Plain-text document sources
━━━━━━━━

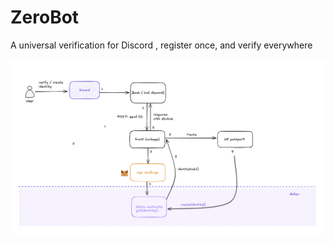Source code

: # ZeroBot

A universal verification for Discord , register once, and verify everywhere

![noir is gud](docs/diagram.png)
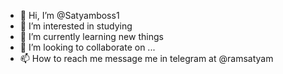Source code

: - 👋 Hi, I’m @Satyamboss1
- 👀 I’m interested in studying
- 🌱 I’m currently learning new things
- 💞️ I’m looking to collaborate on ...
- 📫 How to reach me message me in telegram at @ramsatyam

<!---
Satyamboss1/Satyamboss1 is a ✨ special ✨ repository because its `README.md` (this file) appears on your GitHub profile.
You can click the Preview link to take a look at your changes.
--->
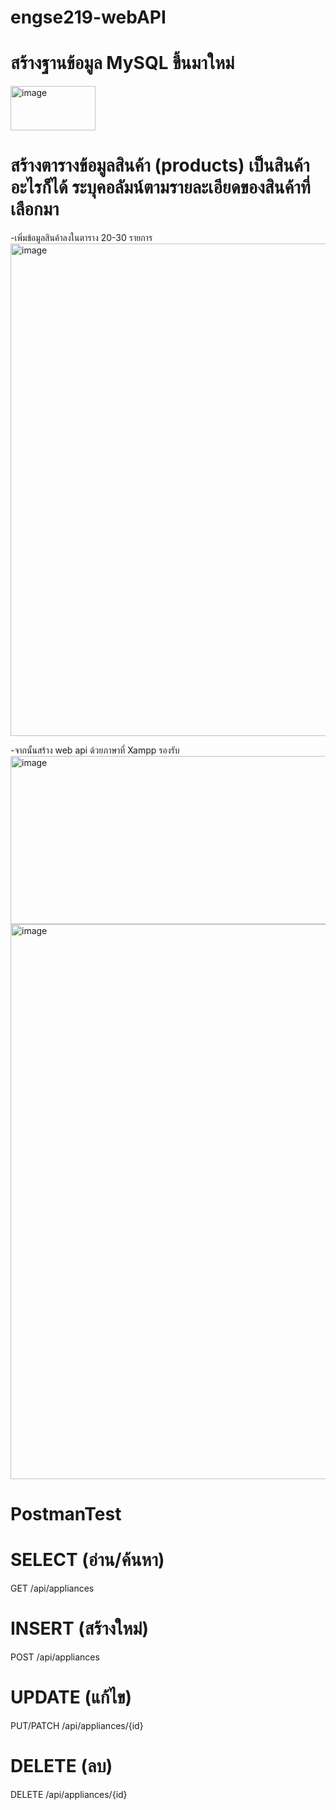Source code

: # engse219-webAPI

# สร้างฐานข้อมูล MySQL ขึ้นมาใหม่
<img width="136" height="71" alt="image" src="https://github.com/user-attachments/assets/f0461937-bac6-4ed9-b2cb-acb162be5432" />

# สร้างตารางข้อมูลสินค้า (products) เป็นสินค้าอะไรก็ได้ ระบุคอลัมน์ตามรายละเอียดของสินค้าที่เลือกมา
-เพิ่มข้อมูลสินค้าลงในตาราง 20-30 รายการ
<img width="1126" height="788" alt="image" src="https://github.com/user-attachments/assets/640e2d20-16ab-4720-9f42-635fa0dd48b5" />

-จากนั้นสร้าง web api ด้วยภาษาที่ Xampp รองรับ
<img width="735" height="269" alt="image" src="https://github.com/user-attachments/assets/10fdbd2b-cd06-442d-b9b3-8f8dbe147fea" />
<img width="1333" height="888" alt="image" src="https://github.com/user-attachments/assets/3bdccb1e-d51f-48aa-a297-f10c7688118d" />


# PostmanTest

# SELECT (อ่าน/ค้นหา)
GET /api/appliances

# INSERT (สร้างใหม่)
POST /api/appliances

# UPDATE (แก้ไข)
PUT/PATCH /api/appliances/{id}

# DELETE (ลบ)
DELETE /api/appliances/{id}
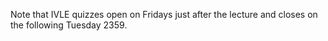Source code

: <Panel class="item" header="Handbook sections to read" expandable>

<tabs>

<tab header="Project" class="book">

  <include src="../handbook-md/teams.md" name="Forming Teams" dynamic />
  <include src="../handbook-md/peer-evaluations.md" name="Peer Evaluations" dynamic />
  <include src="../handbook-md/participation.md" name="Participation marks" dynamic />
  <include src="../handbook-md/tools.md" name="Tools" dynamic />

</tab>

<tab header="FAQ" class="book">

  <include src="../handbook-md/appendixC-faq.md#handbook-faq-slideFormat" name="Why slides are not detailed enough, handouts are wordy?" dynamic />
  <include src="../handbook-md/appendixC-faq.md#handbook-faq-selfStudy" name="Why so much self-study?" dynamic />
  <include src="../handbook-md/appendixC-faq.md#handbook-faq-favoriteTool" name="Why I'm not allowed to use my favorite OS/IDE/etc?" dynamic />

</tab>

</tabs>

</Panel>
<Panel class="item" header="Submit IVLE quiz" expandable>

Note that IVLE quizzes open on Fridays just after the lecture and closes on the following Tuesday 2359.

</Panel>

━━━━━━━━

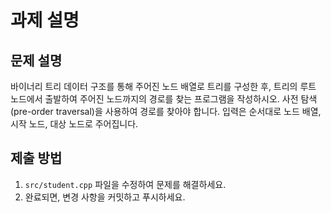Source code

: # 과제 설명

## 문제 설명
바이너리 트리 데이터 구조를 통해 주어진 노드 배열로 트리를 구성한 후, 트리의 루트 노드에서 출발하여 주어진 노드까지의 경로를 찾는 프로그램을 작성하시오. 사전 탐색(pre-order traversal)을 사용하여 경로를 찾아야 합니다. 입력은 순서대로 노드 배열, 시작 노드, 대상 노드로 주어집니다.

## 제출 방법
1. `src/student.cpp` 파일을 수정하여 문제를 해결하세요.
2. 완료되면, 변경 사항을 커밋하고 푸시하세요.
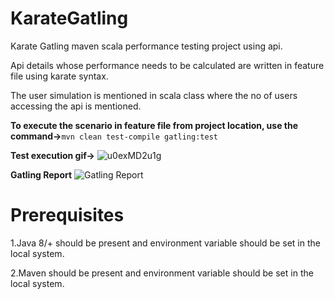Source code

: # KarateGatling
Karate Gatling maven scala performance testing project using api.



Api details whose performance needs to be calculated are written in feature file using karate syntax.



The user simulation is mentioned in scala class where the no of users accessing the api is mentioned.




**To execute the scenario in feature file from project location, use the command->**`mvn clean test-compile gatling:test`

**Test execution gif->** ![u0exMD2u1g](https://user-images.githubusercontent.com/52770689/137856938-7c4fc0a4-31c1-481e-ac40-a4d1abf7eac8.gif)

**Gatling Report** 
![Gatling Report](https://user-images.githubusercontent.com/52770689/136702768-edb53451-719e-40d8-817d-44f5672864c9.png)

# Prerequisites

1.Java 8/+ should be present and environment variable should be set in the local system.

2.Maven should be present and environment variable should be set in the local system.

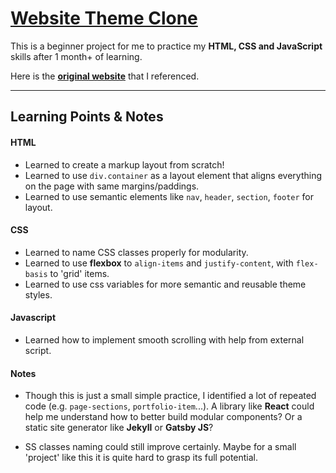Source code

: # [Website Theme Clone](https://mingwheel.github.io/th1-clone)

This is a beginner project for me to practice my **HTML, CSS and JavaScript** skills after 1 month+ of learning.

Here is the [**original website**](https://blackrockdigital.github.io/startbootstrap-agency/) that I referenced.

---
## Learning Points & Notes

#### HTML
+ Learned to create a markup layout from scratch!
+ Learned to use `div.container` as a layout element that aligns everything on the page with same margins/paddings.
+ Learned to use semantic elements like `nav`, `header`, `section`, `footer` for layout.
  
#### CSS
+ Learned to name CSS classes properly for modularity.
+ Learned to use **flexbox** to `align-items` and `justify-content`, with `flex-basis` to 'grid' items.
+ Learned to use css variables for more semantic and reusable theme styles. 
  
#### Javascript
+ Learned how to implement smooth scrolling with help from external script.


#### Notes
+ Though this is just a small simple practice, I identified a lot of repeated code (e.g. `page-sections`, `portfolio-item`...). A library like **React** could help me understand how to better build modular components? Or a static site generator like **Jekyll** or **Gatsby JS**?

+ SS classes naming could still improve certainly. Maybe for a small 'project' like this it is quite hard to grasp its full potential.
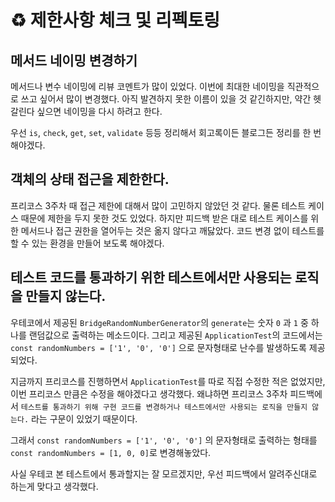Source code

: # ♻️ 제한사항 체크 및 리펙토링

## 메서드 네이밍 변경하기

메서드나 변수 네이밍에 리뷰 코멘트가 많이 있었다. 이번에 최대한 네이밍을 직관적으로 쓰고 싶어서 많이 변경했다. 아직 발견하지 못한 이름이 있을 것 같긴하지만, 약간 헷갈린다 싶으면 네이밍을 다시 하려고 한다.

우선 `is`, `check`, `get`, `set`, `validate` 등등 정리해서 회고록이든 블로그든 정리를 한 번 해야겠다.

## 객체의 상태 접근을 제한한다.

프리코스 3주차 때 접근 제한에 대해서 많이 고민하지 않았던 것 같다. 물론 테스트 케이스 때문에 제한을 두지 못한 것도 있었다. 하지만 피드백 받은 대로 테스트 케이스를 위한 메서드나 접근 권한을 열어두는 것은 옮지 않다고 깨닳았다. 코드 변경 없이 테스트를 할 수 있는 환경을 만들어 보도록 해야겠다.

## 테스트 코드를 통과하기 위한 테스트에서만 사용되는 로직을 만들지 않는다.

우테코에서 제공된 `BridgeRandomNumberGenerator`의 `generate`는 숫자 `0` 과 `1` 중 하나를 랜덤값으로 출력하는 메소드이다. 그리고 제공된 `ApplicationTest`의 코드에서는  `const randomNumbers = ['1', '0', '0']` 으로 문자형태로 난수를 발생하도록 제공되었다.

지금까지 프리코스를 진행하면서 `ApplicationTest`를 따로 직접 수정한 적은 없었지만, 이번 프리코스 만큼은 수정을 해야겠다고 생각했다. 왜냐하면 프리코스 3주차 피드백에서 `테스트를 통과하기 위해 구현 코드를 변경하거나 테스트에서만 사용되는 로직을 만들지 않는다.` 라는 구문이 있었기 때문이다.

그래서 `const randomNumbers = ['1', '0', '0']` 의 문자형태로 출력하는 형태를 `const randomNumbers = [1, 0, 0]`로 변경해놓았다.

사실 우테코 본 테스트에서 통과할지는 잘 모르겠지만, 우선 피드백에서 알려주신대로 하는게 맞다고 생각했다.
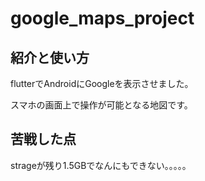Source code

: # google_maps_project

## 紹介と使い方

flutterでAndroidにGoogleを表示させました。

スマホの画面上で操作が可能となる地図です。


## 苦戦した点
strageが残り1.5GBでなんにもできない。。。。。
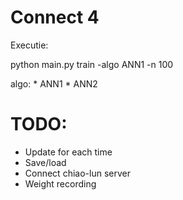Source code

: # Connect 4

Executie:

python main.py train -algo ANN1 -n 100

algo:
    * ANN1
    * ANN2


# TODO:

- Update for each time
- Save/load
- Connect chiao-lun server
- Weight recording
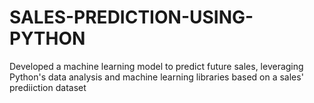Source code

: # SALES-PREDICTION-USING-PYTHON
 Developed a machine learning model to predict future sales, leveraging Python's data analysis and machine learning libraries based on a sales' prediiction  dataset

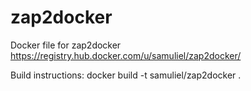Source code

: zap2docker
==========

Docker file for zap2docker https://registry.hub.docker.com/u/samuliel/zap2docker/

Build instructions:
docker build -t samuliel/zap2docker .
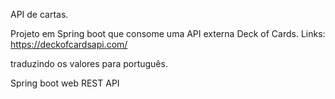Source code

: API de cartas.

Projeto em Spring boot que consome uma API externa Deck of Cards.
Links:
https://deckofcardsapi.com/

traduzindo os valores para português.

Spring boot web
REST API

━━━━━━━━

Using the records above, report each line with the string "ApplicationTest".

우테코에서 제공된 `BridgeRandomNumberGenerator`의 `generate`는 숫자 `0` 과 `1` 중 하나를 랜덤값으로 출력하는 메소드이다. 그리고 제공된 `ApplicationTest`의 코드에서는  `const randomNumbers = ['1', '0', '0']` 으로 문자형태로 난수를 발생하도록 제공되었다.
지금까지 프리코스를 진행하면서 `ApplicationTest`를 따로 직접 수정한 적은 없었지만, 이번 프리코스 만큼은 수정을 해야겠다고 생각했다. 왜냐하면 프리코스 3주차 피드백에서 `테스트를 통과하기 위해 구현 코드를 변경하거나 테스트에서만 사용되는 로직을 만들지 않는다.` 라는 구문이 있었기 때문이다.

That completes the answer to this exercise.